Pada sidang umum tahunan MPR tahun 2000 pidato Gus Dur diterima baik mayoritas anggota MPR. Dalam pidatonya Gus Dur menyatakan akan mewakilakan sebagaian tugas, anggota MPR setuju dan mengusulkan agar Megawati menerima tugas ini.
Namun harmoni politik yang sempat beberapa saat tercipta kembali diwarnai ketegangan setelah 23 Agustus 2000 Gus Dur mengumumkan Kabinet baru yang lebih ramping dan banyak mengambil figur non-partisan.
Menjelang akhir tahun 2000 sejumlah elit yang kecewa dengan beberapa kebijakan dan manuver Gus Dur mulai mengkritik dan mengungkapkan kekecewaan terhadap kepemimpinan Gus Dur.
Amien Rais menyatakan secara terbuka menyesal telah mendukung Gus Dur sebagai Presiden setahun sebelumnya. Pada 1 Februari 2001 DPR bersidang dan memutuskan nota terhadap Presiden Gus Dur.
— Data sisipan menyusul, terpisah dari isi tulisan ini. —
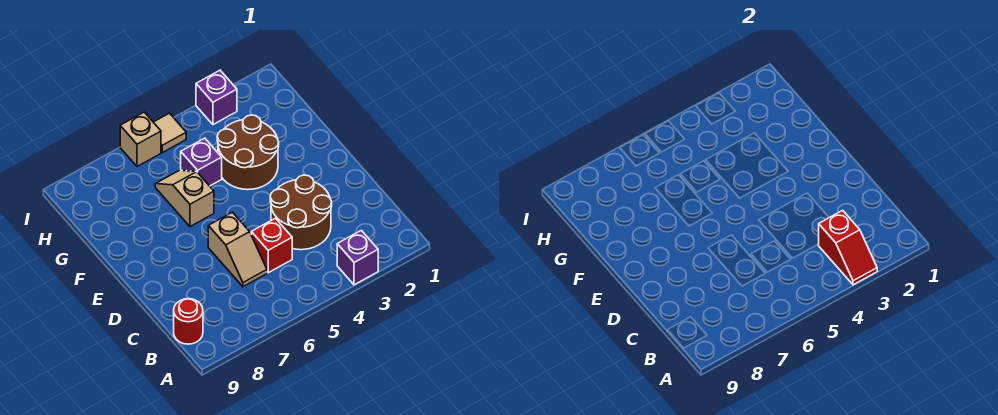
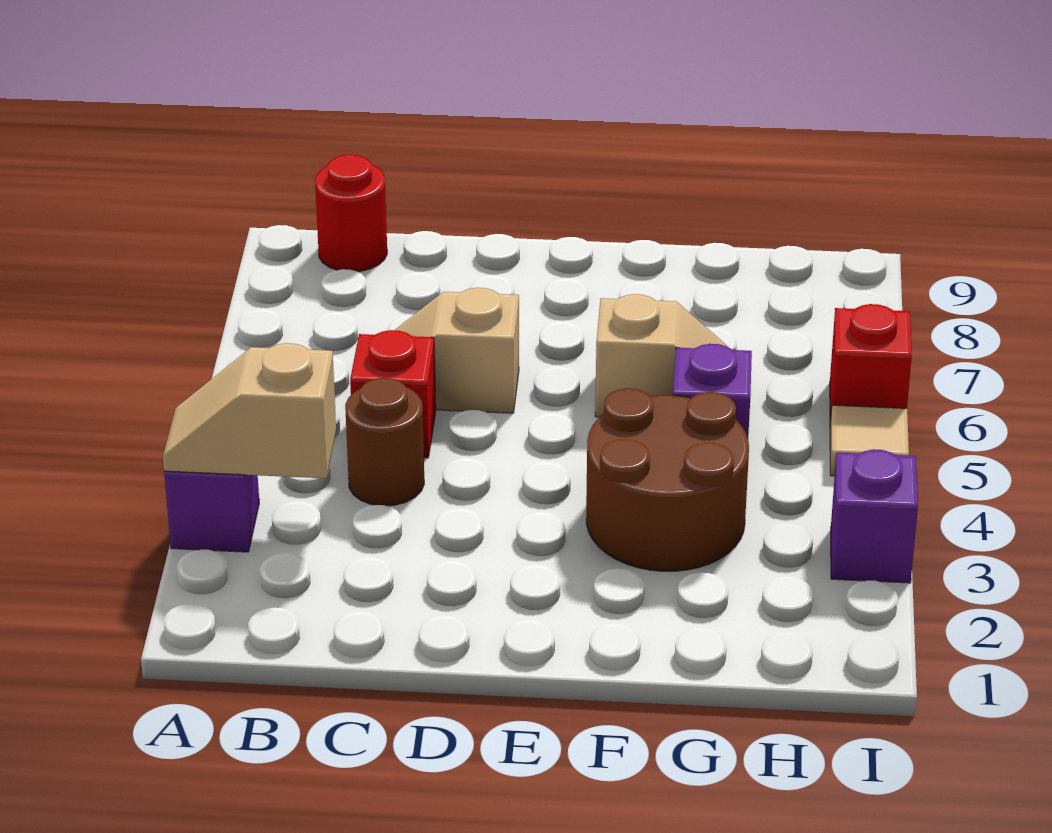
red 1x2 slope [819,210,877,285] -> tan 1x2 slope [163,343,336,478]
brown 2x2 round brick [270,175,332,250] -> brown 1x1 round brick [345,378,424,506]
tan 1x1 brick [120,112,161,166] -> red 1x1 brick [830,304,912,423]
Nota ini berisi keputusan menggelar sidang istimewa MPR dimana pemakzulan terhadap presiden dapat dilakukan.
Anggota Fraksi Kebangkitan Bangsa workout memprotes keputusan sidang DPR ini. Rencana digelarnya sidang MPR untuk memakzulkan Gus Dur ini, mengundang protes keras dari kaum nahdliyin.
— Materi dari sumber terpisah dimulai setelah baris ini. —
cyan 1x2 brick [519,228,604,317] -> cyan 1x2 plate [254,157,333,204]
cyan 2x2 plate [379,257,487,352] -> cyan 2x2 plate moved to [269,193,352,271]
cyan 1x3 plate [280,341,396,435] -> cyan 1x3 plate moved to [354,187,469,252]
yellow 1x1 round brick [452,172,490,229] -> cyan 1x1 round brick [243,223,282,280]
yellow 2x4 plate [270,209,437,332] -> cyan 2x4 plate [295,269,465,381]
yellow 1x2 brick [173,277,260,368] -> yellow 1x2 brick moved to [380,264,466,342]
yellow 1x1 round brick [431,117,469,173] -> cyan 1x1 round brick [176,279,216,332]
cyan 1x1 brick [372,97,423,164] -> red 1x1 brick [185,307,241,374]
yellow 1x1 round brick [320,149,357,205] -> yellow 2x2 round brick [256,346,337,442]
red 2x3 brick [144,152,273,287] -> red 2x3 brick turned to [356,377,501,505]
Di Surabaya, NU berunjuk rasa di depan DPW Partai Golkar. Meski Gus Dur sendiri berupaya meredakan kemarahan pendukungnya, dukungan terhadap Gus Dur terus berdatangan dari organisasi-organisasi dan warga NU. Sejumlah kelompok bahkan mengumumkan siap mati untuk mempertahankan Gus Dur sebagai presiden.
Pada Maret 2001, Presiden Gus Dur membalas manuver kelompok oposisi dengan mencopot dau menteri yang dianggapnya memberontak, yakni Menteri Kehakiman dan Hak Asasi Manusia Yusril Ihza Mahendra. Dicopot karena mengumumkan permintaan agar Gus Dur mundur. Dan Menteri Kehutanan dari Partai Keadilan Nur Mahmudi Ismail yang dibebas tugaskan karena dianggap tidak bisa mengendalikan Partai Keadilan yang saat itu mendukung upaya pemakzulan Gus Dur.
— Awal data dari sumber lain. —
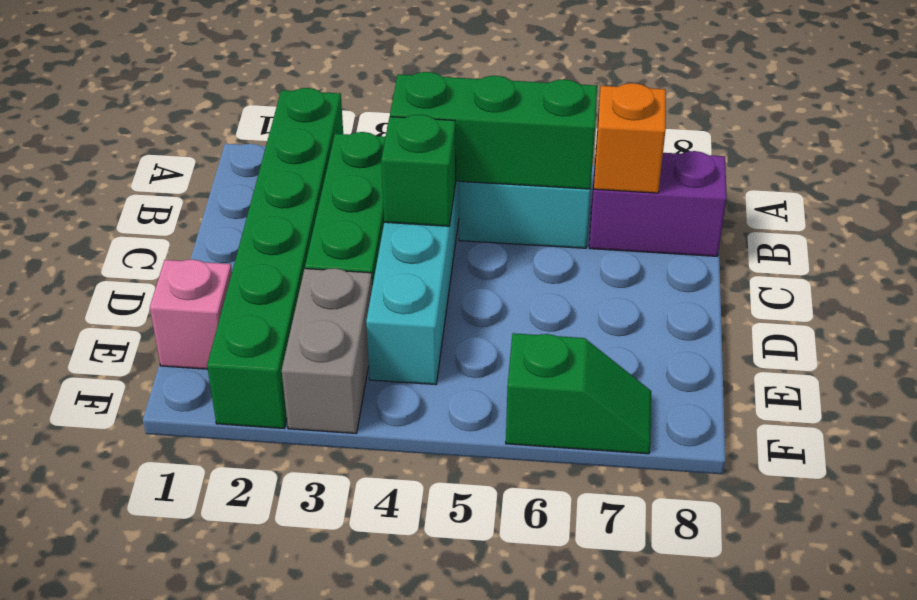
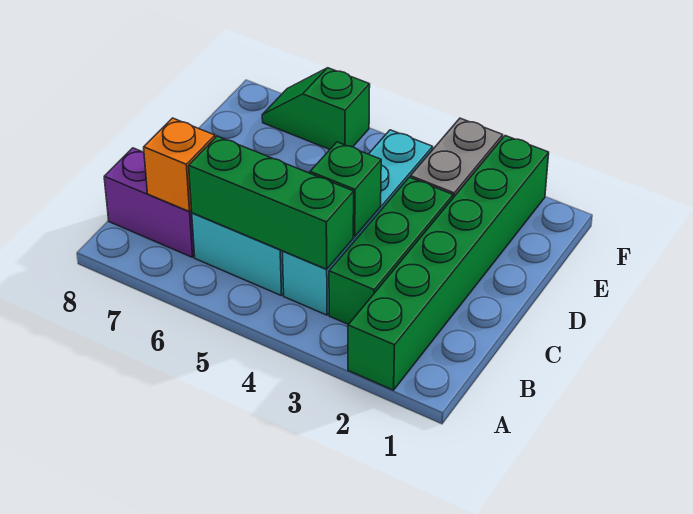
pink 1x1 brick [150,259,232,369] -> none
Pencopotan dua menteri ini disikapi hati-hati oleh Megawati yang memilih tidak hadir dalam pelantikan menteri pengganti.
Pada 30 April 2001, DPR mengeluarkan nota ke-2 mendesak digelarnya sidang MPR. Menyikapi perkembangan ini Gus Dur memerintahkan Menteri Koordinator Politik Sosial dan Keamanan Soesilo Bambang Yudhoyono (SBY) untuk menyatakan keadaan darurat. Namun perintah itu ditolak SBY, sehingga ia dan empat menteri lain diberhentikan oleh Gus Dur.
Pada 20 Juli Ketua MPR Amien Rais menyatakan sidang istimewa MPR akan dimajukan. Situasi ini disikapi oleh TNI dengan menurunkan 40.000 tentara di Jakarta dan menempatkan sejumlah tank disekitar Istana Negara. Langkah TNI ini ditafsirkan banyak pihak sebagai unjuk kekuatan dan dukungan terhadap sidang MPR.
Sebagai bentuk perlawanan terhadap sidang MPR, Gus Dur mengumumkan pemberlakuan dekrit presiden. Dekrit ini berisi perintah pembubaran MPR dan DPR, pengembalian kedaulatan ke tangan rakyat dengan mempercepat pemilu dalam waktu satu tahun dan pembekuan partai Golkar. Namun dekrit ini tidak mendapat dukungan.
Akhirnya 23 Juli 2001, MPR secara resmi memakzulkan Presiden Gus Dur dan menggantinya dengan Megawati.
Bagi Gus Dur kekuasaan itu tidak boleh dipertahankan ketika darah menjadi syaratnya, meski hanya setetes darah. Banyak sekali pelajaran yang dapat kita ambil daris kasus pelengseran Gus Dur. Jangan sampai hanya karena haus kekuasaan kita menghalalkan segala cara dan melakukan tindakan-tindakan inkonstitusional.
Lama tidaknya seseorang berkuasa bukanlah ukuran keerhasilan, buktinya, banyak hal yang telah Gus Dur capai. Karena menurut Gus Dur yang terpenting dari politik adalah kemanusiaan.